See our developing doc for build pre-requisites.
To build all of the templates and output Kubernetes resources, run the following:
scripts/gen-tests.sh
This command will output Kubernetes CronJob
resources into k8s/
directory.
Note: Googlers and contributors working out of this repository don't need to manually deploy generated Kubernetes resources with kubectl
, since we have triggers set up to do that automatically.
To list all of the correctly configured tests, you can run
$ ./scripts/list-tests.sh
+ jsonnet -J . -S tests/list_tests.jsonnet
flax-latest-imagenet-conv-v3-32-1vm
flax-latest-imagenet-conv-v3-8-1vm
flax-latest-imagenet-func-v2-8-1vm
flax-latest-imagenet-func-v3-32-1vm
flax-latest-vit-conv-v3-8-1vm
flax-latest-vit-func-v2-8-1vm
...
This can be helpful for checking that your newly added test is configured correctly, or to extract the correct name to run a one shot test.
To manually run one shot tests, first connect to a cluster and then run the following:
export TEST_NAME=tf-nightly-mnist-func-v2-8
jsonnet tests/oneshot.jsonnet -J . -S --tla-str test=$TEST_NAME | kubectl create -f -
For convenience, the steps of connecting to a cluster and running a one shot test have been combined into a single script as follows:
export TEST_NAME=tf-nightly-mnist-func-v2-8
./scripts/run-oneshot.sh -t $TEST_NAME
Other flags:
-d | --dryrun
if set, then the test does not run but only prints commands.-h | --help
prints the help screen.
In case you want to run multiple tests, you might find it convenient to combine the above scripts as follows:
./scripts/list-tests.sh | grep "tf" | grep "nightly" | grep "mnist" while read -r test; do ./scripts/run-oneshot.sh -t $test; done
Please be mindful of the resources in the project before running this.

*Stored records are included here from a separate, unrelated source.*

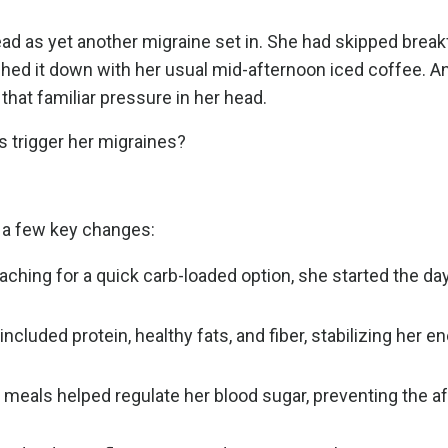
ead as yet another migraine set in. She had skipped break
shed it down with her usual mid-afternoon iced coffee. A
that familiar pressure in her head.
 trigger her migraines?
e a few key changes:
aching for a quick carb-loaded option, she started the day
.
luded protein, healthy fats, and fiber, stabilizing her e
 meals helped regulate her blood sugar, preventing the a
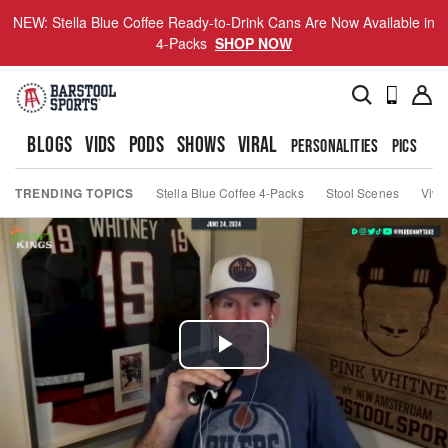
NEW: Stella Blue Coffee Ready-to-Drink Cans Are Now Available in
4-Packs
SHOP NOW
BLOGS
VIDS
PODS
SHOWS
VIRAL
PERSONALITIES
PICS
TO
TRENDING TOPICS
Stella Blue Coffee 4-Packs
Stool Scenes
Viva
Play
Video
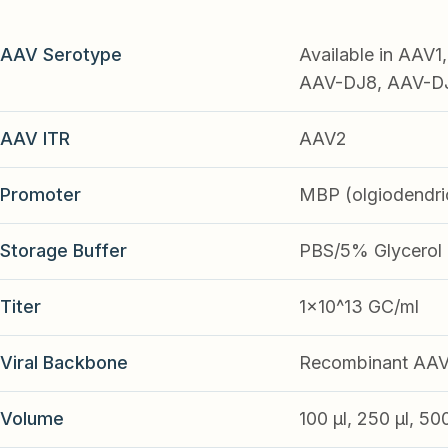
AAV Serotype
Available in AAV
AAV-DJ8, AAV-DJ9
AAV ITR
AAV2
Promoter
MBP (olgiodendri
Storage Buffer
PBS/5% Glycerol
Titer
1x10^13 GC/ml
Viral Backbone
Recombinant AA
Volume
100 µl, 250 µl, 50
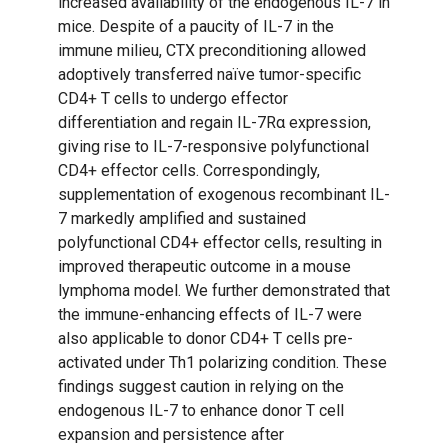
increased availability of the endogenous IL-7 in
mice. Despite of a paucity of IL-7 in the
immune milieu, CTX preconditioning allowed
adoptively transferred naïve tumor-specific
CD4+ T cells to undergo effector
differentiation and regain IL-7Rα expression,
giving rise to IL-7-responsive polyfunctional
CD4+ effector cells. Correspondingly,
supplementation of exogenous recombinant IL-
7 markedly amplified and sustained
polyfunctional CD4+ effector cells, resulting in
improved therapeutic outcome in a mouse
lymphoma model. We further demonstrated that
the immune-enhancing effects of IL-7 were
also applicable to donor CD4+ T cells pre-
activated under Th1 polarizing condition. These
findings suggest caution in relying on the
endogenous IL-7 to enhance donor T cell
expansion and persistence after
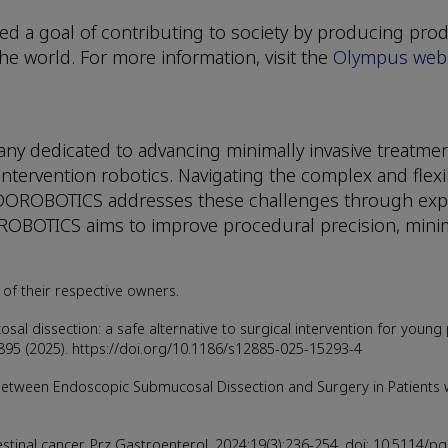
d a goal of contributing to society by producing prod
e world. For more information, visit the
Olympus webs
 dedicated to advancing minimally invasive treatment
tervention robotics. Navigating the complex and flexi
NDOROBOTICS addresses these challenges through exper
ROBOTICS aims to improve procedural precision, minim
of their respective owners.
osal dissection: a safe alternative to surgical intervention for young
895 (2025). https://doi.org/10.1186/s12885-025-15293-4
ween Endoscopic Submucosal Dissection and Surgery in Patients wit
stinal cancer. Prz Gastroenterol. 2024;19(3):236-254. doi: 10.5114/p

To create a new test, start by copying a similar file from the same ML framework and version. Update the training commands as necessary, and add that file to the targets.jsonnet
in the same directory.
See here for details on configuring alerts and recording the training metrics of your test.
Before you send your code for review, we recommend that you run a one-shot test using the command above to ensure that the test works as expected. If you're not sure what the generated name of your test will be, try running multifile.jsonnet
to see what the file names of the generated tests are.